* [Text-based design files]
===============
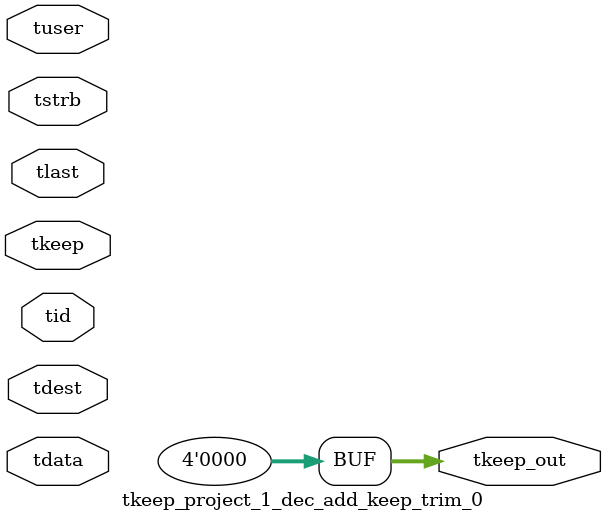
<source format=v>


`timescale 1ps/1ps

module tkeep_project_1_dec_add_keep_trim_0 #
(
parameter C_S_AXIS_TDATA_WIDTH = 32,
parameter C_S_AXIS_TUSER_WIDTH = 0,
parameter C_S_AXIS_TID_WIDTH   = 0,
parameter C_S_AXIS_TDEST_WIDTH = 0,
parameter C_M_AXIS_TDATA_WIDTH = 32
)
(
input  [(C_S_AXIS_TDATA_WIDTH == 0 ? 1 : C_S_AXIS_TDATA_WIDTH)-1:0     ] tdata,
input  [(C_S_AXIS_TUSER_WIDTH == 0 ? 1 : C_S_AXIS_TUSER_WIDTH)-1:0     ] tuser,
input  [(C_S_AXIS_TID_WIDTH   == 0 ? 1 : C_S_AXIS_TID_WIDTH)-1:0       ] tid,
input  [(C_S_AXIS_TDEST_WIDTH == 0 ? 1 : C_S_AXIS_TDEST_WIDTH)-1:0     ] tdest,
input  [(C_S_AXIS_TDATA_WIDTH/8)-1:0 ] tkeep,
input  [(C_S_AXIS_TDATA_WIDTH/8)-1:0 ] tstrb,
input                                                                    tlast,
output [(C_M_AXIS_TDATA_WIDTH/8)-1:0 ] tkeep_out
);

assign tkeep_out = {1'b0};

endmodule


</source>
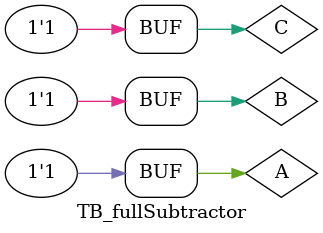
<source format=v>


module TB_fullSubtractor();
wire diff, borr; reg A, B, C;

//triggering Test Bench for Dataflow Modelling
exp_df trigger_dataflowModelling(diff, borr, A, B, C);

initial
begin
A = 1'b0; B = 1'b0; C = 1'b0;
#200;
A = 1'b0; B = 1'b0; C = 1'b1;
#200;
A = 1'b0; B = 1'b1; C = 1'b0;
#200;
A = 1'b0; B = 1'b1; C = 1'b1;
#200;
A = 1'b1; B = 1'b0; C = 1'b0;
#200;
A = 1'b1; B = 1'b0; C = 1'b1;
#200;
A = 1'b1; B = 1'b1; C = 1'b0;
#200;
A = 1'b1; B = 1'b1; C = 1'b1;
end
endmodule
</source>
===============
* [WORK TO COMPLETE] What you output should match the records line for line, minus the pictures.

* [RESPONSE TO THIS EXERCISE]
<source format=v>


`timescale 1ps/1ps

module tkeep_project_1_dec_add_keep_trim_0 #
(
parameter C_S_AXIS_TDATA_WIDTH = 32,
parameter C_S_AXIS_TUSER_WIDTH = 0,
parameter C_S_AXIS_TID_WIDTH   = 0,
parameter C_S_AXIS_TDEST_WIDTH = 0,
parameter C_M_AXIS_TDATA_WIDTH = 32
)
(
input  [(C_S_AXIS_TDATA_WIDTH == 0 ? 1 : C_S_AXIS_TDATA_WIDTH)-1:0     ] tdata,
input  [(C_S_AXIS_TUSER_WIDTH == 0 ? 1 : C_S_AXIS_TUSER_WIDTH)-1:0     ] tuser,
input  [(C_S_AXIS_TID_WIDTH   == 0 ? 1 : C_S_AXIS_TID_WIDTH)-1:0       ] tid,
input  [(C_S_AXIS_TDEST_WIDTH == 0 ? 1 : C_S_AXIS_TDEST_WIDTH)-1:0     ] tdest,
input  [(C_S_AXIS_TDATA_WIDTH/8)-1:0 ] tkeep,
input  [(C_S_AXIS_TDATA_WIDTH/8)-1:0 ] tstrb,
input                                                                    tlast,
output [(C_M_AXIS_TDATA_WIDTH/8)-1:0 ] tkeep_out
);

assign tkeep_out = {1'b0};

endmodule


</source>
<source format=v>


module TB_fullSubtractor();
wire diff, borr; reg A, B, C;

//triggering Test Bench for Dataflow Modelling
exp_df trigger_dataflowModelling(diff, borr, A, B, C);

initial
begin
A = 1'b0; B = 1'b0; C = 1'b0;
#200;
A = 1'b0; B = 1'b0; C = 1'b1;
#200;
A = 1'b0; B = 1'b1; C = 1'b0;
#200;
A = 1'b0; B = 1'b1; C = 1'b1;
#200;
A = 1'b1; B = 1'b0; C = 1'b0;
#200;
A = 1'b1; B = 1'b0; C = 1'b1;
#200;
A = 1'b1; B = 1'b1; C = 1'b0;
#200;
A = 1'b1; B = 1'b1; C = 1'b1;
end
endmodule
</source>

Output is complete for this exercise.